<<<<

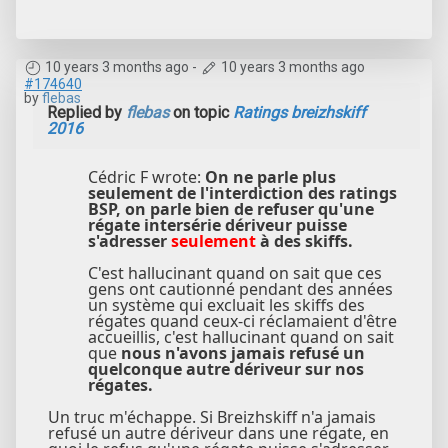
10 years 3 months ago
-
10 years 3 months ago
#174640
by
flebas
Replied by
flebas
on topic
Ratings breizhskiff
2016
Cédric F wrote:
On ne parle plus
seulement de l'interdiction des ratings
BSP, on parle bien de refuser qu'une
régate intersérie dériveur puisse
s'adresser
seulement
à des skiffs.
C'est hallucinant quand on sait que ces
gens ont cautionné pendant des années
un système qui excluait les skiffs des
régates quand ceux-ci réclamaient d'être
accueillis, c'est hallucinant quand on sait
que
nous n'avons jamais refusé un
quelconque autre dériveur sur nos
régates.
Un truc m'échappe. Si Breizhskiff n'a jamais
refusé un autre dériveur dans une régate, en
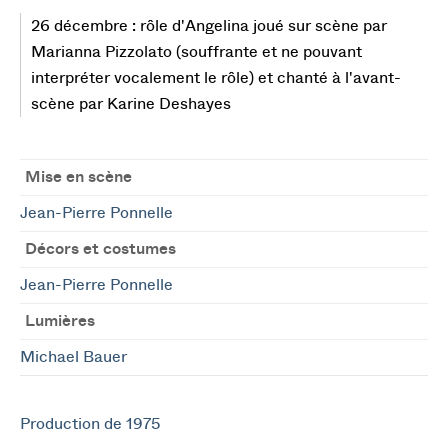
26 décembre : rôle d'Angelina joué sur scène par
Marianna Pizzolato (souffrante et ne pouvant
interpréter vocalement le rôle) et chanté à l'avant-
scène par Karine Deshayes
Mise en scène
Jean-Pierre Ponnelle
Décors et costumes
Jean-Pierre Ponnelle
Lumières
Michael Bauer
Production de 1975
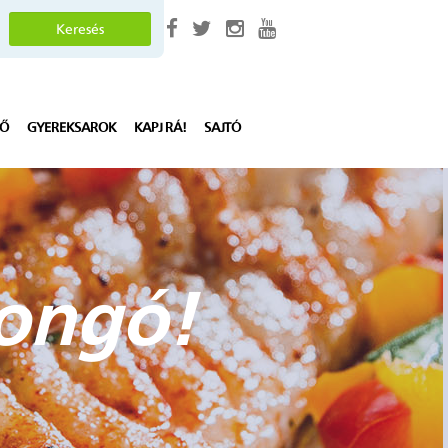
LŐ
GYEREKSAROK
KAPJ RÁ!
SAJTÓ
jongó!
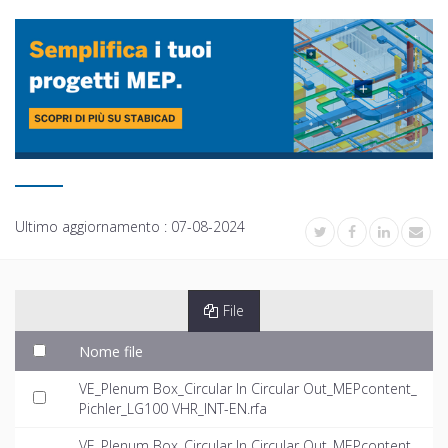
Ultimo aggiornamento :
07-08-2024
File
Nome file
VE_Plenum Box_Circular In Circular Out_MEPcontent_
Pichler_LG100 VHR_INT-EN.rfa
VE_Plenum Box_Circular In Circular Out_MEPcontent_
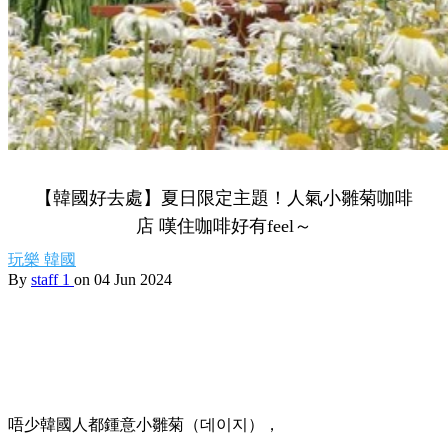
【韓國好去處】夏日限定主題！人氣小雛菊咖啡
店 嘆住咖啡好有feel～
玩樂
韓國
By
staff 1
on 04 Jun 2024
唔少韓國人都鍾意小雛菊（데이지），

>>>>

Which lines of the records contain "skiffs"? Show each of them.

== Output of the task ==
à des skiffs.
un système qui excluait les skiffs des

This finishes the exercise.